Владимир Арсеньев в 1900 году: «Владивосток, находясь на широте Неаполя, имеет среднюю годовую температуру 5°, соответствующую температуре Лофоденских островов у Норвегии».

Валентин Пикуль в романе «Крейсера» описал город времён русско-японской войны: «Владивосток – край света. Дальше ничего нету».

Фритьоф Нансен в 1913 году: «Вид на город с моря очень красив, вряд ли Владивосток особенно уступит в этом отношении какому-нибудь городу. Расположенный на террасах, он очень напоминает Неаполь. Правда, тут нет на заднем плане Везувия, зато прекрасная гавань и красивые острова. На всех островах, на всех мысах, куда ни обернись, только и видишь укрепления, форты и пушки».

Николай Асеев: «Густо вплотную кипел вокруг меня незнакомый быт. Люди в синих длиннополых халатах обтекали меня сплошной массой… Непонятные фрукты и цветы окружали меня толпой. Чёрные поблёскивающие сланцем рогожи с трепангами расстилались у моих ног чудовищными пиршествами; розовые гирлянды огромных крабов висели на мачтах джонок. Город рушится лавиной с сопок в океан; город, высвистанный длинными губами тайфунов, вымытый, как кости скелета, сбегающей по его рёбрам водой затяжных дождей».
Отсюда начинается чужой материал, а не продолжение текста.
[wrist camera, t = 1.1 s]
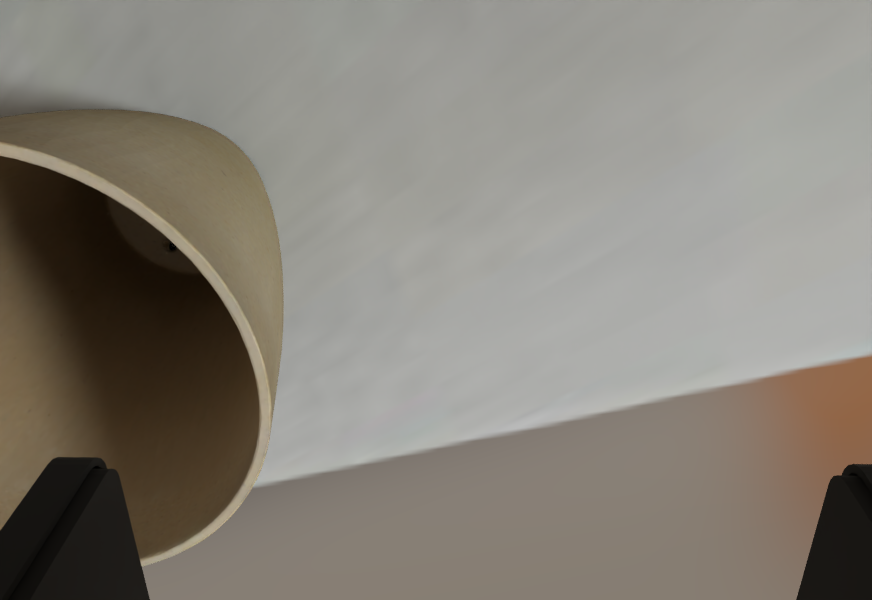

Поэт Павел Васильев описал Владивосток 1929 года: «Сладковатый, винный запах разлагающихся на берегу водорослей смешивается с запахом дыма и набухших влажных деревьев. Деревья громоздятся по откосам, карабкаясь за поднимающимися всё выше и выше домами. Улица бежит вверх на одну из сопок; если добраться до её конца, можно увидеть широкую полосу моря. Владивосток напоминает огромный потухающий костёр, груду синих, красных и голубых огней».

Первым действующим лидером страны Советов, посетившим Владивосток, стал Никита Хрущёв, пообещавший горожанам: «Это будет наш советский Сан-Франциско!». Интересно, что подобное сопоставление сделал ещё в 1923 году в романе «Трест Д. Е. История гибели Европы» Илья Эренбург: «…Что касается Владивостока, то лет через 20 он станет соперником Сан-Франциско».

Источник: Календарь дат и событий Приморского края на 2020 год

Подписывайтесь на «Тихоокеанскую Россию» во «ВКонтакте» и Telegram

Похожие записи


Комментарии запрещены.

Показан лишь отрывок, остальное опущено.